Das einfache Grundrezept für Schnellgurken
Für meine Variante verwende ich am liebsten feste Salatgurken oder kleine Einlegegurken. Salatgurken sind überall erhältlich, während Einlegegurken meist etwas knackiger bleiben. Das Rezept ergibt ungefähr ein großes Glas mit 750 Millilitern oder zwei kleinere Gläser.
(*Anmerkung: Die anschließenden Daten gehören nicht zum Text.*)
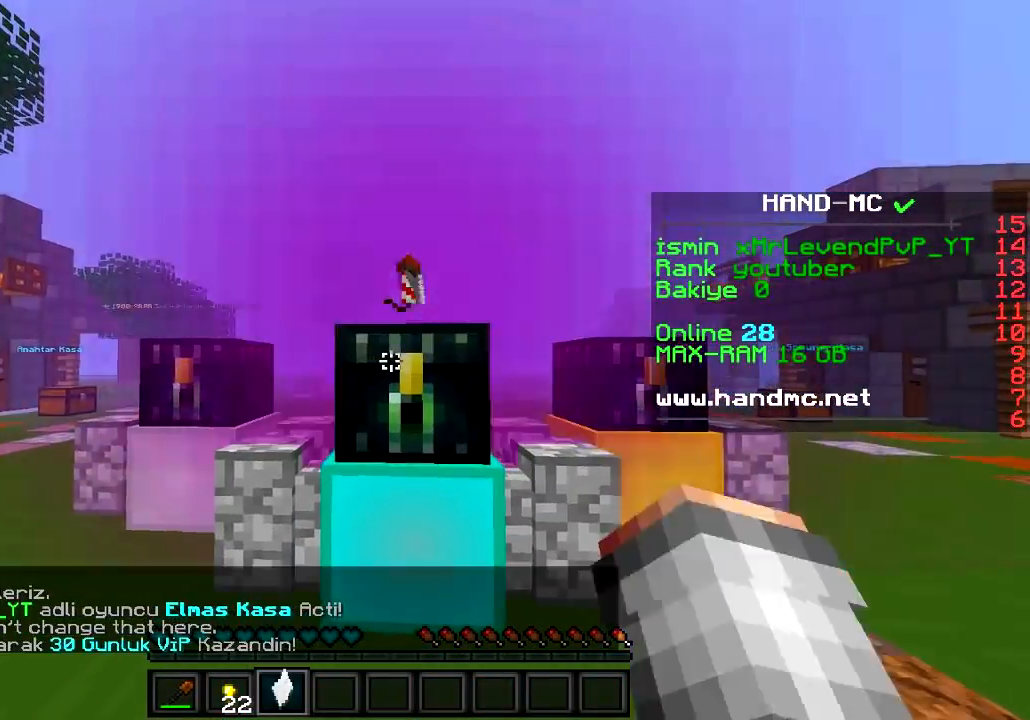
{"keys": [], "events": []}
Zutaten für etwa 4 Portionen
- 2 feste Salatgurken, zusammen etwa 600 bis 700 g
- 1 kleine rote Zwiebel
- 250 ml Wasser
- 250 ml Weißweinessig oder Apfelessig
- 1,5 EL Zucker
- 1 TL Salz
- 1 TL Senfkörner
- 8 bis 10 schwarze Pfefferkörner
- 3 bis 4 Zweige frischer Dill
- optional 1 Lorbeerblatt oder eine kleine Chilischote
Zubereitung
- Die Gurken waschen und in dünne Scheiben oder längliche Stifte schneiden. Sehr dicke Stücke nehmen den Sud langsamer auf.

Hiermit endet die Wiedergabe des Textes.